Definition: Let $X$ be a r.v. Let
\[M_X(t)=E(e^{tX})\]where $t$ is fixed. $M_X(t)$ is the moment generation function of $X$.
It turns out, the function usually characterizes the distribution of $X$.
Example: let $X\sim Bin(n,p)$. we know $X=X_1+X_2+\cdots+X_n$ (i.i.d Bernoulli($p$)).
Now,
\[\begin{align*} M_X(t) &= E(e^{tX})\\ &=E(e^{X_1+X_2+\cdots+X_n}) \\ &= E(e^{tX_1})E(e^{tX_2})\cdots E(e^{tX_n})\\ &= (E(e^{tX_1}))^n \end{align*}\]and
\[E(e^{tX_1})=p(e^t)+(1-p)\times 1=1+p(e^t-1)\]Therefore,
\[M_X(t)=(1+p(e^t-1))^n\]Now look at Problem 2.2.5.
\[Y\sim Bin(Bin(n,p),r)\]Therefore
\[Y=Y_1+Y_2+\cdots+Y_X\]where $Y_i$ are i.i.d Bernoulli$(r)$.

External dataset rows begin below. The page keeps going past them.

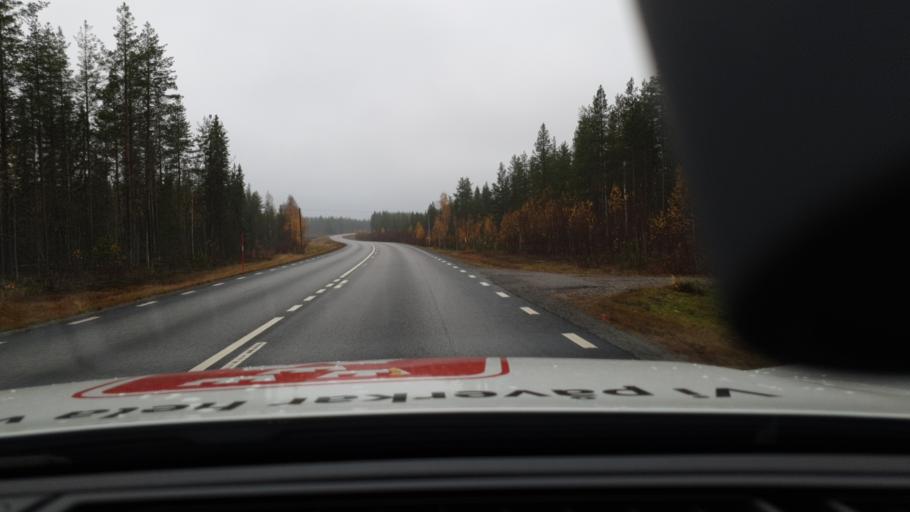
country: SE
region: Norrbotten
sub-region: Overkalix Kommun
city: OEverkalix
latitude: 66.6062
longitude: 22.2519
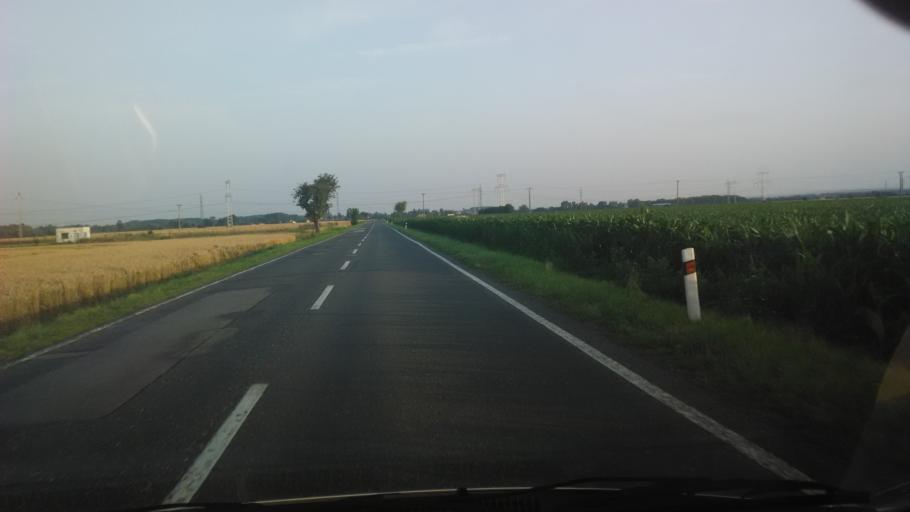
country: SK
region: Nitriansky
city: Tlmace
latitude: 48.2240
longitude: 18.5194
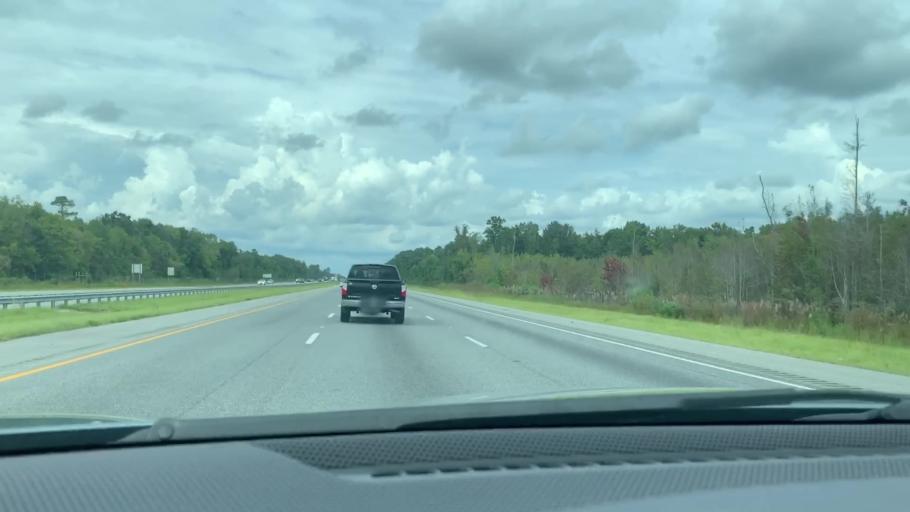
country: US
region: Georgia
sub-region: McIntosh County
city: Darien
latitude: 31.4971
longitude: -81.4464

Hunch: $Y$ is $Binomial(a, b)$. To prove it: compute $M_Y(t)=(1+b(e^t-1))^a$
\[\begin{align*} M_Y(t) &=E(e^{tY})\\ &=E(e^{t(Y_1+Y_2+\cdots+Y_X)})\\ &= \sum_{k=0}^{n}(E(...|X=k))P(X=k)\\ &= \sum_{k=0}^{n}E(e^{t\cdot Bin(k,r)})P(X=k)\\ &= \sum_{k=0}^{n}(1+r(e^t-1))^kP(X=k)\\ &= \sum_{k=0}^{n}e^{k\ln(1+r(e^t-1))} \\ &= \sum_{k=0}^{n}e^{ku}P_k \\ \end{align*}\]This is the defeinition of $E(e^{uX})\triangleq M_X(u)$.
\[\begin{align*} M_X(u) &= (1+p(e^u-1))^n \\ &= (1+p(e^{\ln(1+r(e^t-1))})-1)^n \\ &=(1+p(1+r(e^t-1)-1))^n \\ &=(1+pr(e^t-1))^n \end{align*}\]Therefore we recognize that $Y\sim Binom(n,pr)$.
Gamma Distribution
Go back to Gamma distribution.
Example
let $Z\sim N(0,1)$ (standard normal). the $f_Z(z)=\frac{1}{\sqrt{2\pi}}\exp(\frac{z^2}{2})$. Find the density of $Y=Z^2$.
\[\begin{align*} F_Y(y) &= P(Y\leq y) = P(Z^2\leq y)\\ &= P(-\sqrt{y}\leq Z \leq \sqrt{y}) \\ &=F_Z(\sqrt{y})-F_Z(-\sqrt{y}) \end{align*}\]Use chain rule to compute $f_Y(y)$.
\[\begin{align*} f_Y(y)&=\frac{dF_Y}{dy}=\frac{d}{dy}F(\sqrt{y})-\frac{d}{dy}F_Z(-\sqrt{y}) \\ &= f_Z(\sqrt{y})\frac{1}{2\sqrt{y}} - f_Z(-\sqrt{y})\frac{-1}{2\sqrt{y}}\\ &=\frac{1}{\sqrt{2\pi}}y^{\frac{1}{2}}e^{-\frac{y}{2}} \end{align*}\]We recognize this is the density of $\Gamma(\alpha=\frac{1}{2},\theta = 2)$.
Chi-square distribution and degree of freedom
This Gamma and every Gamma for which $\alpha=\frac{n}{2}$, where $n$ is an integer, is called $\chi^2(n)$ (“Chi-squared” with $n$ degrees of freedom).
We see $\chi^2(n)\sim Z_1^2+Z_2+6+\cdots +Z_n^2$. where $Z_i\sim i.i.d~N(0,1)$.
\[\chi^2(n)\equiv \Gamma(\frac{n}{2},2)\]Q: What about $\chi^2(2)$?
A: $\sim Gamma(1,2)$, which is exponential distribution with parameter $\lambda=\frac{1}{2}$.
Q: Now to create $X\sim Exp(\lambda=1)$ using only i.i.d normals $N(0,1)$.
Try this: $X=Z_1^2+Z_2^2\sim Exp(\frac{1}{2})$.
\[X=\frac{1}{2}(Z_1^2+Z_2^2)\sim Exp(1)\]When we need to multiply a scale parameter $\theta$ by a constant $c$, we multiply the random variable by $c$.
Equivalently, when we need to multiply a rate parameter $\lambda$ by $c$, just divide the random variable by $c$.